5 thoughts on “Oversharing On Facebook

  1. The real danger in Facebook, and yes I said DANGER Will Robinson, is in the ability of Facebook itself to manipulate emotions. Emotions are a major driver in the way we act, not think. Whoa you say! That’s scary. You don’t know why, but your DNA is saying “Holy Crap Somethings Wrong Here” the problem is it’s only saying that when you realize it’s happening.

    We think logically for the most part. It’s part of a higher level process that evolved in humans. Emotions are more of a DNA based reaction to surroundings that help us survive.

    When emotions are manipulated we react in a way controlled by the manipulator rather than by a higher level logical thought process. That has always differentiated us for Lions and Tigers. Of course we run into this every day when our spouse tries to influence us, our friends and families try to influence us etc. So what is the big deal? Well that face to face influence is the one on one human interaction we are designed to handle and we can manipulate back with equal influence. We know it’s happening for the most part. That EQUAL and perhaps opposite reaction is in our DNA also.

    Enter the most recent Facebook experiment on influencing emotions. Do a search on “Facebook Manipulated 689,003 Users’ Emotions For Science” and then let your thinking kick in.
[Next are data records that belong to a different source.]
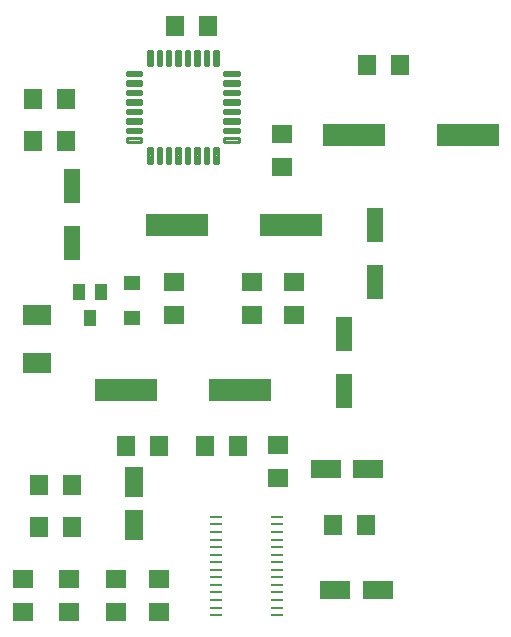
<source format=gbr>
G04 EAGLE Gerber RS-274X export*
G75*
%MOMM*%
%FSLAX34Y34*%
%LPD*%
%INSolderpaste Top*%
%IPPOS*%
%AMOC8*
5,1,8,0,0,1.08239X$1,22.5*%
G01*
%ADD10R,1.050000X0.250000*%
%ADD11R,5.334000X1.930400*%
%ADD12R,1.600000X1.800000*%
%ADD13R,1.800000X1.600000*%
%ADD14R,1.400000X3.000000*%
%ADD15R,2.400000X1.800000*%
%ADD16R,1.000000X1.400000*%
%ADD17R,1.400000X1.200000*%
%ADD18C,0.279300*%
%ADD19R,1.600000X2.600000*%
%ADD20R,2.600000X1.600000*%


D10*
X272190Y31540D03*
X272190Y37940D03*
X272190Y44340D03*
X272190Y50740D03*
X272190Y57140D03*
X272190Y63540D03*
X272190Y69940D03*
X272190Y76340D03*
X272190Y82740D03*
X272190Y89140D03*
X272190Y95540D03*
X272190Y101940D03*
X272190Y108340D03*
X272190Y114740D03*
X323390Y31540D03*
X323390Y37940D03*
X323390Y44340D03*
X323390Y50740D03*
X323390Y57140D03*
X323390Y63540D03*
X323390Y69940D03*
X323390Y76340D03*
X323390Y82740D03*
X323390Y89140D03*
X323390Y95540D03*
X323390Y101940D03*
X323390Y108340D03*
X323390Y114740D03*
D11*
X195860Y221880D03*
X292380Y221880D03*
D12*
X149840Y105800D03*
X121840Y105800D03*
X263140Y174890D03*
X291140Y174890D03*
X223830Y174890D03*
X195830Y174890D03*
X121840Y141360D03*
X149840Y141360D03*
D13*
X324890Y175250D03*
X324890Y147250D03*
X108560Y61860D03*
X108560Y33860D03*
X187300Y61860D03*
X187300Y33860D03*
X147930Y33860D03*
X147930Y61860D03*
D12*
X371420Y108090D03*
X399420Y108090D03*
D13*
X224130Y33860D03*
X224130Y61860D03*
D14*
X406680Y313450D03*
X406680Y361450D03*
D15*
X120930Y285310D03*
X120930Y244810D03*
D14*
X150140Y394470D03*
X150140Y346470D03*
D16*
X165380Y283270D03*
X155880Y305270D03*
X174880Y305270D03*
D17*
X200940Y283080D03*
X200940Y313080D03*
D13*
X236500Y313350D03*
X236500Y285350D03*
D18*
X214666Y414506D02*
X214666Y426714D01*
X217574Y426714D01*
X217574Y414506D01*
X214666Y414506D01*
X214666Y417159D02*
X217574Y417159D01*
X217574Y419812D02*
X214666Y419812D01*
X214666Y422465D02*
X217574Y422465D01*
X217574Y425118D02*
X214666Y425118D01*
X222666Y426714D02*
X222666Y414506D01*
X222666Y426714D02*
X225574Y426714D01*
X225574Y414506D01*
X222666Y414506D01*
X222666Y417159D02*
X225574Y417159D01*
X225574Y419812D02*
X222666Y419812D01*
X222666Y422465D02*
X225574Y422465D01*
X225574Y425118D02*
X222666Y425118D01*
X230666Y426714D02*
X230666Y414506D01*
X230666Y426714D02*
X233574Y426714D01*
X233574Y414506D01*
X230666Y414506D01*
X230666Y417159D02*
X233574Y417159D01*
X233574Y419812D02*
X230666Y419812D01*
X230666Y422465D02*
X233574Y422465D01*
X233574Y425118D02*
X230666Y425118D01*
X238666Y426714D02*
X238666Y414506D01*
X238666Y426714D02*
X241574Y426714D01*
X241574Y414506D01*
X238666Y414506D01*
X238666Y417159D02*
X241574Y417159D01*
X241574Y419812D02*
X238666Y419812D01*
X238666Y422465D02*
X241574Y422465D01*
X241574Y425118D02*
X238666Y425118D01*
X246666Y426714D02*
X246666Y414506D01*
X246666Y426714D02*
X249574Y426714D01*
X249574Y414506D01*
X246666Y414506D01*
X246666Y417159D02*
X249574Y417159D01*
X249574Y419812D02*
X246666Y419812D01*
X246666Y422465D02*
X249574Y422465D01*
X249574Y425118D02*
X246666Y425118D01*
X254666Y426714D02*
X254666Y414506D01*
X254666Y426714D02*
X257574Y426714D01*
X257574Y414506D01*
X254666Y414506D01*
X254666Y417159D02*
X257574Y417159D01*
X257574Y419812D02*
X254666Y419812D01*
X254666Y422465D02*
X257574Y422465D01*
X257574Y425118D02*
X254666Y425118D01*
X262666Y426714D02*
X262666Y414506D01*
X262666Y426714D02*
X265574Y426714D01*
X265574Y414506D01*
X262666Y414506D01*
X262666Y417159D02*
X265574Y417159D01*
X265574Y419812D02*
X262666Y419812D01*
X262666Y422465D02*
X265574Y422465D01*
X265574Y425118D02*
X262666Y425118D01*
X270666Y426714D02*
X270666Y414506D01*
X270666Y426714D02*
X273574Y426714D01*
X273574Y414506D01*
X270666Y414506D01*
X270666Y417159D02*
X273574Y417159D01*
X273574Y419812D02*
X270666Y419812D01*
X270666Y422465D02*
X273574Y422465D01*
X273574Y425118D02*
X270666Y425118D01*
X279316Y432456D02*
X291524Y432456D01*
X279316Y432456D02*
X279316Y435364D01*
X291524Y435364D01*
X291524Y432456D01*
X291524Y435109D02*
X279316Y435109D01*
X279316Y440456D02*
X291524Y440456D01*
X279316Y440456D02*
X279316Y443364D01*
X291524Y443364D01*
X291524Y440456D01*
X291524Y443109D02*
X279316Y443109D01*
X279316Y448456D02*
X291524Y448456D01*
X279316Y448456D02*
X279316Y451364D01*
X291524Y451364D01*
X291524Y448456D01*
X291524Y451109D02*
X279316Y451109D01*
X279316Y456456D02*
X291524Y456456D01*
X279316Y456456D02*
X279316Y459364D01*
X291524Y459364D01*
X291524Y456456D01*
X291524Y459109D02*
X279316Y459109D01*
X279316Y464456D02*
X291524Y464456D01*
X279316Y464456D02*
X279316Y467364D01*
X291524Y467364D01*
X291524Y464456D01*
X291524Y467109D02*
X279316Y467109D01*
X279316Y472456D02*
X291524Y472456D01*
X279316Y472456D02*
X279316Y475364D01*
X291524Y475364D01*
X291524Y472456D01*
X291524Y475109D02*
X279316Y475109D01*
X279316Y480456D02*
X291524Y480456D01*
X279316Y480456D02*
X279316Y483364D01*
X291524Y483364D01*
X291524Y480456D01*
X291524Y483109D02*
X279316Y483109D01*
X279316Y488456D02*
X291524Y488456D01*
X279316Y488456D02*
X279316Y491364D01*
X291524Y491364D01*
X291524Y488456D01*
X291524Y491109D02*
X279316Y491109D01*
X273574Y497106D02*
X273574Y509314D01*
X273574Y497106D02*
X270666Y497106D01*
X270666Y509314D01*
X273574Y509314D01*
X273574Y499759D02*
X270666Y499759D01*
X270666Y502412D02*
X273574Y502412D01*
X273574Y505065D02*
X270666Y505065D01*
X270666Y507718D02*
X273574Y507718D01*
X265574Y509314D02*
X265574Y497106D01*
X262666Y497106D01*
X262666Y509314D01*
X265574Y509314D01*
X265574Y499759D02*
X262666Y499759D01*
X262666Y502412D02*
X265574Y502412D01*
X265574Y505065D02*
X262666Y505065D01*
X262666Y507718D02*
X265574Y507718D01*
X257574Y509314D02*
X257574Y497106D01*
X254666Y497106D01*
X254666Y509314D01*
X257574Y509314D01*
X257574Y499759D02*
X254666Y499759D01*
X254666Y502412D02*
X257574Y502412D01*
X257574Y505065D02*
X254666Y505065D01*
X254666Y507718D02*
X257574Y507718D01*
X249574Y509314D02*
X249574Y497106D01*
X246666Y497106D01*
X246666Y509314D01*
X249574Y509314D01*
X249574Y499759D02*
X246666Y499759D01*
X246666Y502412D02*
X249574Y502412D01*
X249574Y505065D02*
X246666Y505065D01*
X246666Y507718D02*
X249574Y507718D01*
X241574Y509314D02*
X241574Y497106D01*
X238666Y497106D01*
X238666Y509314D01*
X241574Y509314D01*
X241574Y499759D02*
X238666Y499759D01*
X238666Y502412D02*
X241574Y502412D01*
X241574Y505065D02*
X238666Y505065D01*
X238666Y507718D02*
X241574Y507718D01*
X233574Y509314D02*
X233574Y497106D01*
X230666Y497106D01*
X230666Y509314D01*
X233574Y509314D01*
X233574Y499759D02*
X230666Y499759D01*
X230666Y502412D02*
X233574Y502412D01*
X233574Y505065D02*
X230666Y505065D01*
X230666Y507718D02*
X233574Y507718D01*
X225574Y509314D02*
X225574Y497106D01*
X222666Y497106D01*
X222666Y509314D01*
X225574Y509314D01*
X225574Y499759D02*
X222666Y499759D01*
X222666Y502412D02*
X225574Y502412D01*
X225574Y505065D02*
X222666Y505065D01*
X222666Y507718D02*
X225574Y507718D01*
X217574Y509314D02*
X217574Y497106D01*
X214666Y497106D01*
X214666Y509314D01*
X217574Y509314D01*
X217574Y499759D02*
X214666Y499759D01*
X214666Y502412D02*
X217574Y502412D01*
X217574Y505065D02*
X214666Y505065D01*
X214666Y507718D02*
X217574Y507718D01*
X208924Y491364D02*
X196716Y491364D01*
X208924Y491364D02*
X208924Y488456D01*
X196716Y488456D01*
X196716Y491364D01*
X196716Y491109D02*
X208924Y491109D01*
X208924Y483364D02*
X196716Y483364D01*
X208924Y483364D02*
X208924Y480456D01*
X196716Y480456D01*
X196716Y483364D01*
X196716Y483109D02*
X208924Y483109D01*
X208924Y475364D02*
X196716Y475364D01*
X208924Y475364D02*
X208924Y472456D01*
X196716Y472456D01*
X196716Y475364D01*
X196716Y475109D02*
X208924Y475109D01*
X208924Y467364D02*
X196716Y467364D01*
X208924Y467364D02*
X208924Y464456D01*
X196716Y464456D01*
X196716Y467364D01*
X196716Y467109D02*
X208924Y467109D01*
X208924Y459364D02*
X196716Y459364D01*
X208924Y459364D02*
X208924Y456456D01*
X196716Y456456D01*
X196716Y459364D01*
X196716Y459109D02*
X208924Y459109D01*
X208924Y451364D02*
X196716Y451364D01*
X208924Y451364D02*
X208924Y448456D01*
X196716Y448456D01*
X196716Y451364D01*
X196716Y451109D02*
X208924Y451109D01*
X208924Y443364D02*
X196716Y443364D01*
X208924Y443364D02*
X208924Y440456D01*
X196716Y440456D01*
X196716Y443364D01*
X196716Y443109D02*
X208924Y443109D01*
X208924Y435364D02*
X196716Y435364D01*
X208924Y435364D02*
X208924Y432456D01*
X196716Y432456D01*
X196716Y435364D01*
X196716Y435109D02*
X208924Y435109D01*
D11*
X485420Y437780D03*
X388900Y437780D03*
D13*
X327940Y439080D03*
X327940Y411080D03*
D12*
X428300Y497470D03*
X400300Y497470D03*
X237740Y530490D03*
X265740Y530490D03*
X117090Y468260D03*
X145090Y468260D03*
X145090Y432700D03*
X117090Y432700D03*
D11*
X239040Y361580D03*
X335560Y361580D03*
D13*
X338100Y285350D03*
X338100Y313350D03*
X302540Y285350D03*
X302540Y313350D03*
D14*
X380520Y269680D03*
X380520Y221680D03*
D19*
X203000Y144000D03*
X203000Y108000D03*
D20*
X409000Y53000D03*
X373000Y53000D03*
X401000Y155000D03*
X365000Y155000D03*
M02*

</source>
You should be scared.

    That normal emotional influence that happens one on one can balance out. Now Social media has found a way to amplify that influence to an enormous level with blazing speed.

    Well “So what you say” (you sheep…) that gives me the power to influence. Not so fast. You see that power stays in the hands of those who control Facebook not the users and not even the advertisers. That power can be used for good or bad. That power tips the compass that has kept human democratic decisions on the path that has raised mankind to the level of well being we see today. It tips it away from the general good back to the ability to control the masses through emotions not logical thinking. Not reality. Not facts. Not truth. That’s a very bad thing. It’s a bad thing because it’s unseen and unknown and unsensed. You have no defense and it will be used to control you not give you an equal ability to influence.

    Think about it, don’t react without thinking.

  2. Although I have already commented, I would like to insert another thought. In our family, we have learned, sometimes the hard way, that just because we have committed a thought to paper, DOES NOT mean that we need to send it. Smarter folks than I such as Mark Twain and Winston Churchill saw the necessity to pen an inflammatory letter to an adversary and releasing stress and angst BUT also realized the wisdom of not sending it. A harangue is very cathartic in print but once it’s exposed to the ears and eyes of others, can be very damaging whether it is your thoughts or pictures.

  3. Whatever happened to PRIVACY!?! Why are we so desperate to SHARE? The last I heard, e-mail still exists and telephones are in working order. FACEBOOK is an opportunity to vie for attention and make a statement. Does anybody really care about your family life and if they do, a friend would be in touch via the phone or e-mail. The pendulum has swung too far afield in one direction. It is time to bring it back to center and to moderation.